Should there be a premium put on the awards by limiting the numbers of awardees to a deserving few rather than over a 100 every year? Should the government also put out the reasons why some known performers were rejected or not considered for these awards?
The court had answered this too. “There are no limitations prescribed for the maximum number of awards that can be granted in a given year or the maximum number that is permissible in each category. The Prime Minister’s Committee on Awards & Honours, 1948 had recommended certain limitations in terms of numbers but these have not been incorporated in the extant guidelines,” it said.
While advocating a transparent selection process, the court said, “We may only say that the committee may keep in view our anxiety that the number of awards should not be so large as to dilute their value. We may point out that in some countries, including US, the total number of awards to be given is restricted.”

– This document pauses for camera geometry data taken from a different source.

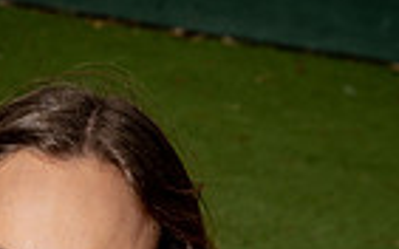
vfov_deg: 5.5
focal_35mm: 228
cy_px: 628
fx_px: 2478
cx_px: 11
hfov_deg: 9.2
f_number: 8
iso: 100
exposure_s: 1/250
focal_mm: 70
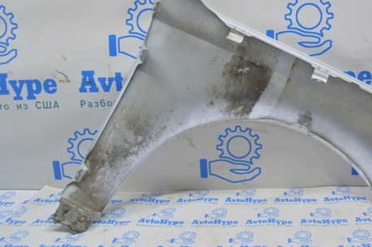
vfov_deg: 34.6
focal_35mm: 38
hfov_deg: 49.9
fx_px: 392
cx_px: 247
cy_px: 81
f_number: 5.6
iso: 400
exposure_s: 1/20
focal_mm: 18
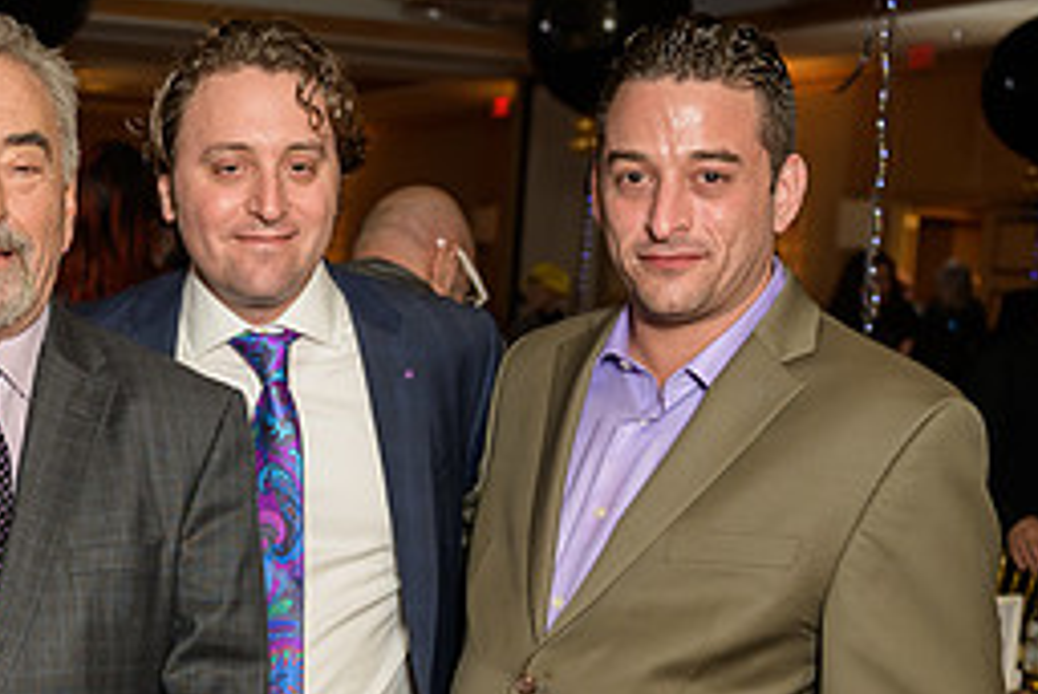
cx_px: 114
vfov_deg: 22.9
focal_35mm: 59
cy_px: 481
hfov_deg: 32.3
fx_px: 1702
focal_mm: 26
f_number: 3.2
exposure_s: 1/125
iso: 640
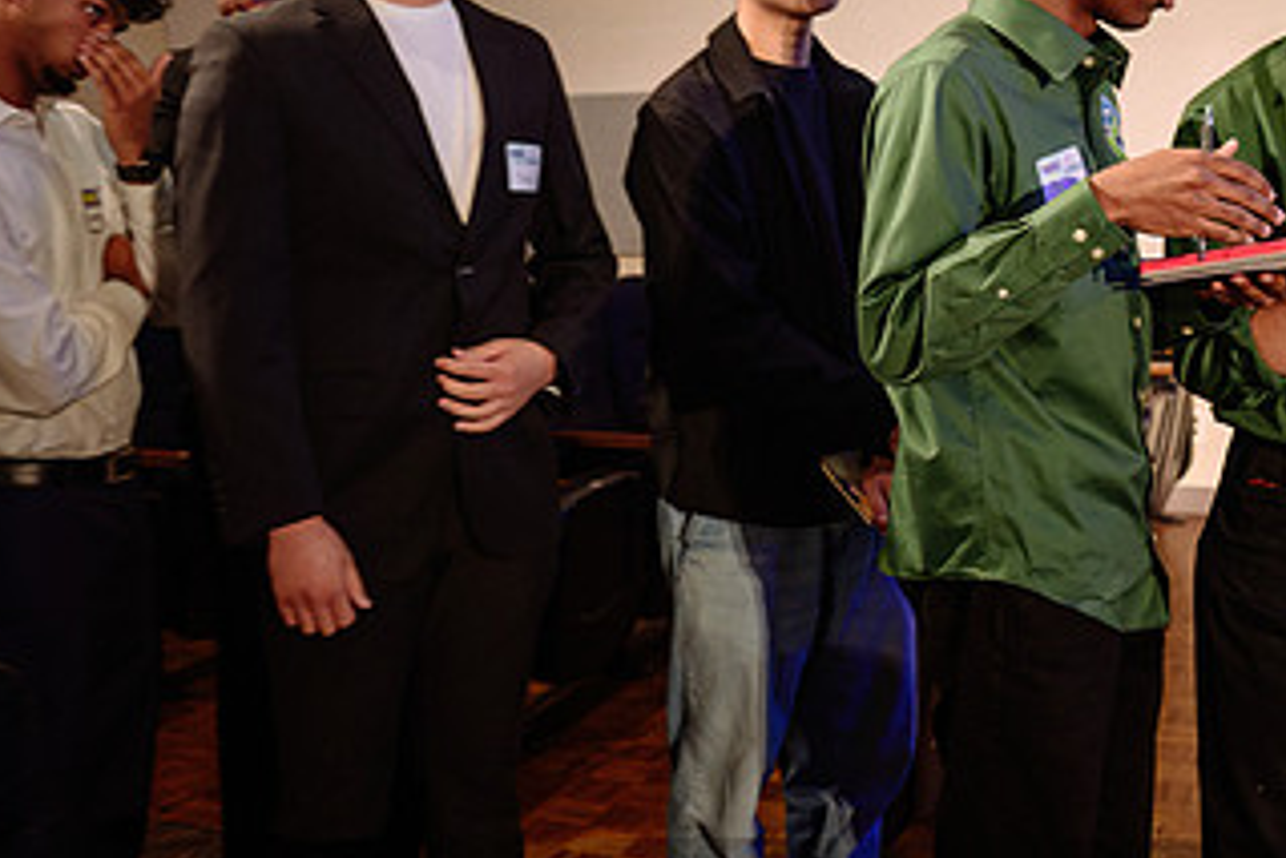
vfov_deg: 26.4
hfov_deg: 38.8
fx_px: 1823
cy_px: 289
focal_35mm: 51
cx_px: 689
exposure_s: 1/80
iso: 1600
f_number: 3.2
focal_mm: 24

In June 2003, the Ministry of Home Affairs, Government of India, New Delhi, issued a circular letter to all Padma awardees, calling upon them to desist from using the Padma titles either as prefixes or suffixes to their names. My inquiries go to show that this circular was issued because of a very large number of cases involving misuse of the Padma Awards. In many cases, the awardees are not the offenders: it is the organisers of public functions who violate the rules prohibiting the use of Padma – as prefix or suffix in the belief that this lends added prestige to the function.
The text of the M.H.A. letter, written by Yashwant Raj, Joint Secretary, is as follows:
“I am directed to say that the constitutional validity of the Padma Awards was challenged in two public interest writ petitions. The matter was adjudicated upon by the Supreme Court, which gave its verdict on 15th December 1995.
“While upholding the constitutional validity of the Padma Awards, the Supreme Court had directed that the awards should not be used as suffixes or prefixes. The relevant observations contained in the judgment of the Supreme Court are as follows:
” `The National Awards do not amount to `Titles’ within the meaning of Article 18(1) (of the Constitution), and they should not be used as suffixes or prefixes. If this is done, the defaulter should forfeit the National Award conferred on him or her by following the procedure laid down in Regulation 10 of each of the four Notifications creating these National Awards’.”
“I am to request you to kindly abide by the direction of the Supreme Court so that the Padma Award is not used as a suffix or a prefix or as a title in letter heads, invitation cards, posters, books etc.”
In December 6, 2012 Justice P.V. Sanjay Kumar of A.P. High Court on Thursday ordered notices on a writ petition filed seeking a direction to the Union Government to cancel the Padmashri title conferred on cine actors Mohan Babu and Brahmanandam. The Judge was dealing with a writ petition filed by Indrasena Reddy stating that the actors had violated the rules about the title. The Judge adjourned the matter for two weeks after ordering the notices.